Matteo Botrugno e Daniele Coluccini, sceneggiatori e registi italiani, tornano a lavorare insieme dopo il successo dei cortometraggi Chrysalis e EUROPA, del 2007 e Sisifo, del 2008, seguiti dai lungometraggi Et in terra pax del 2011 e Il Contagio, del 2017.

«Siamo andati a casa sua a conoscerla e abbiamo passato un pomeriggio con lei, prendendo il tè e mangiando i biscotti, come si fa con una signora di quell’età e le abbiamo detto che volevamo fare un qualcosa su di lei. Abbiamo fatto una lunga intervista di tre giorni in cui lei ci ha raccontato tutta la sua vita. Finiti questi tre giorni abbiamo capito di avere davanti a noi una persona unica, con un vissuto unico e che la sua storia era una storia che riguardava non solo lei ma tutti noi» -hanno dichiarato i registi.

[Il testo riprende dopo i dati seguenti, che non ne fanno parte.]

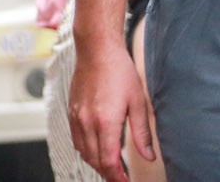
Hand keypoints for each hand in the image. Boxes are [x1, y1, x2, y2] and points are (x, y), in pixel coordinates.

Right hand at [72, 38, 155, 180]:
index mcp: (105, 120)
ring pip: (82, 151)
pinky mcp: (71, 110)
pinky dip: (85, 150)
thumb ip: (142, 133)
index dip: (118, 176)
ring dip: (96, 163)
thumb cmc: (119, 72)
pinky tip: (96, 150)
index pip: (108, 160)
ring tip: (111, 168)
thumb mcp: (138, 102)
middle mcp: (86, 120)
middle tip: (122, 179)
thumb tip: (149, 156)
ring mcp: (75, 115)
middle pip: (94, 159)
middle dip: (108, 173)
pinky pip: (75, 138)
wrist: (96, 50)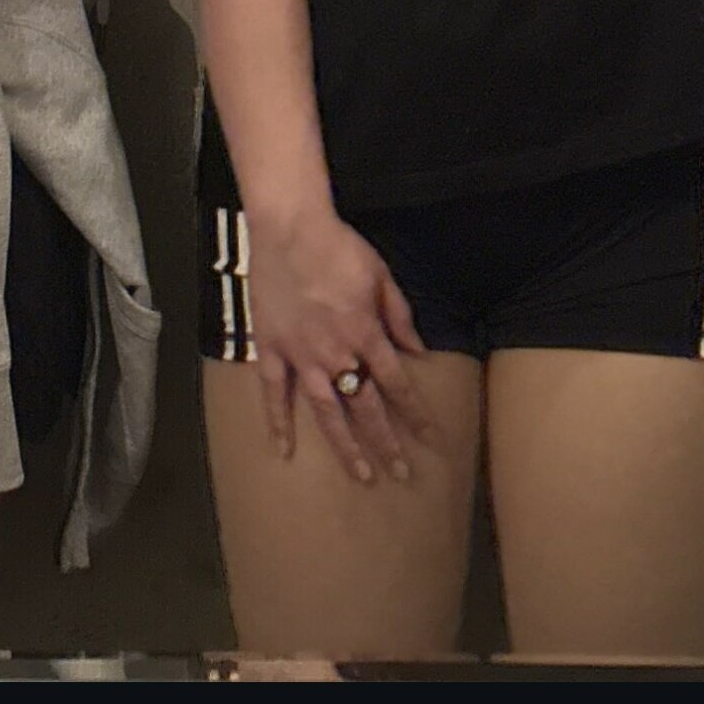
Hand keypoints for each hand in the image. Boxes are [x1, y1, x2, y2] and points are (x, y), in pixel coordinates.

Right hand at [248, 207, 432, 484]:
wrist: (290, 228)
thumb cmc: (339, 246)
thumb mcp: (381, 276)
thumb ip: (400, 316)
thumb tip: (419, 351)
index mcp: (367, 335)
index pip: (398, 385)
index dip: (416, 415)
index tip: (431, 440)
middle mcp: (337, 354)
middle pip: (366, 408)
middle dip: (386, 443)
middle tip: (400, 474)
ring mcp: (302, 355)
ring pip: (326, 411)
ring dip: (345, 445)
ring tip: (360, 475)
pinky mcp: (272, 347)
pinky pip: (274, 391)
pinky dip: (277, 421)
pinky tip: (283, 449)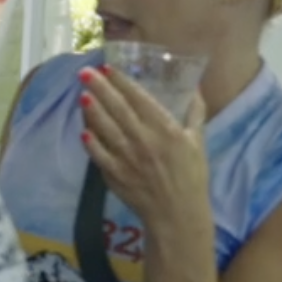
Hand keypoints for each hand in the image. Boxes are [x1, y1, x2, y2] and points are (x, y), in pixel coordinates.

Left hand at [80, 66, 209, 232]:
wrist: (177, 213)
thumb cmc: (191, 176)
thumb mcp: (199, 141)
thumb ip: (195, 112)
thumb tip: (195, 87)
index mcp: (166, 130)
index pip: (139, 99)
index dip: (122, 82)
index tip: (108, 68)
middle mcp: (144, 140)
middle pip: (118, 109)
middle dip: (100, 88)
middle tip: (84, 72)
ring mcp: (127, 158)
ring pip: (105, 128)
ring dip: (92, 110)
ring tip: (82, 94)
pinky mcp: (114, 174)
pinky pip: (98, 154)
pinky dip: (90, 141)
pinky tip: (83, 128)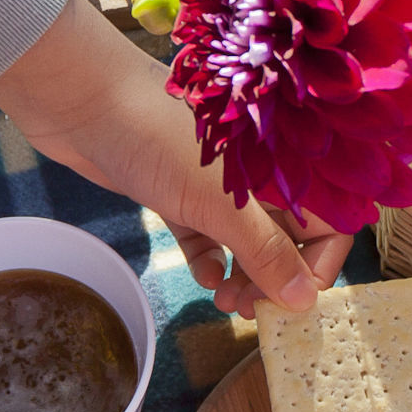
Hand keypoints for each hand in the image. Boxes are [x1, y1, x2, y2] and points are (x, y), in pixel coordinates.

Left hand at [0, 0, 344, 311]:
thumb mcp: (220, 205)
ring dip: (243, 276)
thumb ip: (266, 253)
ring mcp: (216, 182)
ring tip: (226, 304)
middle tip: (252, 310)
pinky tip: (204, 279)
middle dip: (275, 278)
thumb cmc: (156, 136)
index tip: (296, 300)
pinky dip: (209, 259)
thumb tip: (303, 301)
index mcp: (283, 161)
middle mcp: (258, 170)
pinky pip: (206, 234)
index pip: (329, 219)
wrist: (81, 100)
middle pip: (288, 235)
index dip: (320, 262)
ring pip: (246, 240)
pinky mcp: (178, 191)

C’è un soffio di vita soltanto è un percorso intrapreso alla fine del 2019 dalla Blue Mirror e impreziosito nel 2020 dal supporto di Simone Isola, che con Kimerafilm aveva già prodotto i primi due lungometraggi dei registi. Successivamente, sono subentrati anche i due coproduttori Giuseppe Lepore per Bielle Re e Flavia Oertwig per Tama Film Produktion. Girato durante la pandemia del Covid-19, il film è prodotto con la collaborazione di Rai Cinema e Sky.

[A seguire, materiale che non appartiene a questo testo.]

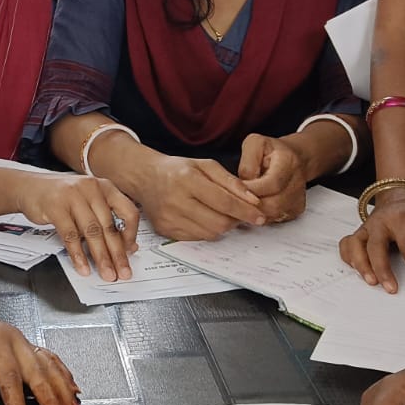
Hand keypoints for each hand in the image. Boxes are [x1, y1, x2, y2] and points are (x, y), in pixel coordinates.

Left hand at [0, 307, 81, 404]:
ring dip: (63, 389)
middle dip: (52, 401)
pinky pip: (50, 359)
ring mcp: (23, 341)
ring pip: (49, 366)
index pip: (10, 378)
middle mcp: (14, 340)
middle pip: (38, 373)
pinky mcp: (26, 345)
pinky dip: (63, 374)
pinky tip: (72, 388)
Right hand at [15, 171, 138, 280]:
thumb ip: (105, 218)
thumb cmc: (61, 196)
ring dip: (101, 257)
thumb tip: (126, 245)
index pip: (128, 211)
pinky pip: (71, 236)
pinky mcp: (55, 207)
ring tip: (106, 273)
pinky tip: (83, 267)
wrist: (29, 187)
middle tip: (123, 272)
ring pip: (92, 232)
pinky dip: (78, 255)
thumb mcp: (88, 201)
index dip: (131, 234)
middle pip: (109, 226)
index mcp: (105, 186)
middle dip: (118, 254)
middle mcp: (91, 188)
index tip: (131, 251)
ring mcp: (73, 196)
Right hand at [136, 151, 265, 239]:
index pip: (224, 201)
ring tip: (222, 215)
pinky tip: (205, 219)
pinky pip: (197, 238)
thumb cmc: (177, 170)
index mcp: (187, 180)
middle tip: (240, 215)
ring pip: (210, 234)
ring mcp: (169, 218)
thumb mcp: (206, 165)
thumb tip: (253, 200)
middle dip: (236, 221)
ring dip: (222, 227)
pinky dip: (207, 231)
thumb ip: (231, 181)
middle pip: (219, 222)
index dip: (245, 211)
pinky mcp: (165, 230)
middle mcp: (176, 201)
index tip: (259, 216)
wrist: (145, 178)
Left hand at [238, 134, 307, 223]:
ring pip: (272, 215)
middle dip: (249, 204)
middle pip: (273, 204)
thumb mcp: (254, 144)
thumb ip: (247, 163)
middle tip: (232, 200)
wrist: (293, 158)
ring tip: (240, 202)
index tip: (234, 190)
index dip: (252, 190)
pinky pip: (274, 219)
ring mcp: (298, 199)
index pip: (272, 183)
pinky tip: (250, 206)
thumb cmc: (270, 150)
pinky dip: (259, 216)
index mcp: (289, 162)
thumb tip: (243, 186)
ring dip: (253, 212)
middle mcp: (298, 182)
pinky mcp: (295, 210)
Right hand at [339, 189, 404, 293]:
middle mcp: (379, 223)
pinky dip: (349, 259)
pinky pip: (346, 245)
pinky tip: (358, 270)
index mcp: (400, 219)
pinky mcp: (357, 234)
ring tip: (372, 282)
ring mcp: (365, 228)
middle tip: (391, 288)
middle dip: (382, 270)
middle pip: (376, 247)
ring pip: (355, 246)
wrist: (397, 198)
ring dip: (361, 266)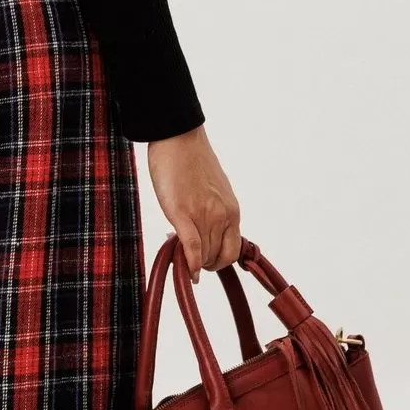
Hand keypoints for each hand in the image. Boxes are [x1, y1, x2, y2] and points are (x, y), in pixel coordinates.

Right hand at [145, 126, 241, 282]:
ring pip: (204, 256)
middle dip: (202, 262)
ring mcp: (204, 215)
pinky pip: (192, 248)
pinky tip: (187, 271)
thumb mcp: (214, 191)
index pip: (232, 251)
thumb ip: (213, 214)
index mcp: (232, 211)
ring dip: (192, 261)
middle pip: (216, 257)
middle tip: (185, 254)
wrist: (178, 138)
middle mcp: (223, 216)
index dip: (217, 262)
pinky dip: (190, 264)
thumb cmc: (191, 162)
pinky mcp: (183, 213)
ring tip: (178, 250)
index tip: (202, 259)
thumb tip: (204, 234)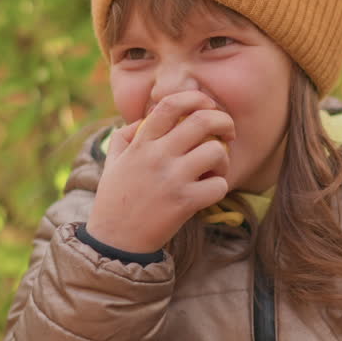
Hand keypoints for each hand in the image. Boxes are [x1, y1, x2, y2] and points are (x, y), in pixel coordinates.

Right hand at [86, 91, 234, 253]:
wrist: (115, 242)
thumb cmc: (115, 199)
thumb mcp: (113, 161)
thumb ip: (127, 135)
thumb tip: (148, 117)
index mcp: (141, 143)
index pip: (170, 105)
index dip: (195, 98)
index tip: (208, 105)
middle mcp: (157, 156)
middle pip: (202, 121)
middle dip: (224, 121)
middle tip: (228, 133)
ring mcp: (172, 179)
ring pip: (216, 151)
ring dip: (224, 158)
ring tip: (216, 168)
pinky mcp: (184, 203)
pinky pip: (219, 185)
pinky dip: (221, 186)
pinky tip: (210, 190)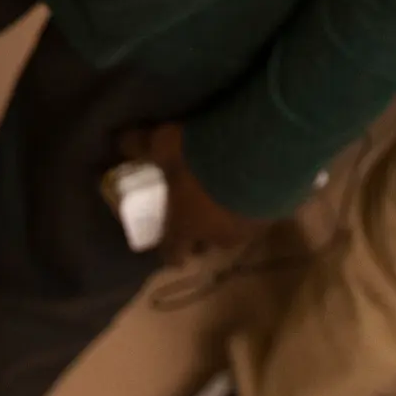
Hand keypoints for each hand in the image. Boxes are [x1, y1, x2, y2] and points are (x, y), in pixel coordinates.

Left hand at [119, 120, 259, 261]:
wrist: (257, 152)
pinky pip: (262, 213)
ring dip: (232, 218)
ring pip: (237, 232)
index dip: (171, 251)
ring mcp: (249, 228)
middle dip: (204, 233)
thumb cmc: (199, 156)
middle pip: (208, 244)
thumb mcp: (164, 144)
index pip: (173, 254)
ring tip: (232, 194)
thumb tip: (118, 142)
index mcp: (186, 227)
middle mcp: (217, 236)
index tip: (171, 246)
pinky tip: (257, 184)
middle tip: (201, 211)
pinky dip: (256, 203)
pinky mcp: (276, 213)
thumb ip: (142, 146)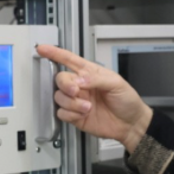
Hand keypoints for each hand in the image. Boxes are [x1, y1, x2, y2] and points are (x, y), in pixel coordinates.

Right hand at [35, 44, 152, 153]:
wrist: (130, 124)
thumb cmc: (127, 100)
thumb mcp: (116, 83)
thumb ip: (96, 79)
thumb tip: (78, 80)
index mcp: (90, 73)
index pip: (69, 60)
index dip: (55, 53)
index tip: (43, 49)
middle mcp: (81, 86)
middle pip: (60, 79)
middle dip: (65, 85)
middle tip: (76, 91)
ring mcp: (77, 101)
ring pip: (59, 97)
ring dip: (72, 103)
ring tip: (87, 107)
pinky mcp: (74, 116)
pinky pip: (61, 113)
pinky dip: (70, 114)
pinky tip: (82, 114)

In questo documentario di delicata bellezza c’è l’urgenza di gridare un’alternativa possibile, una via di uscita da un mondo che professa omertà e colpa, al quale Lucy risponde con il suono assordante delle sue ferite, che hanno sancito la sua libertà: l’umanità. Questa non è solo la sua storia, ma anche quella dei personaggi che fanno parte della sua realtà: individui fragili e splendidi da un soffio di vita soltanto.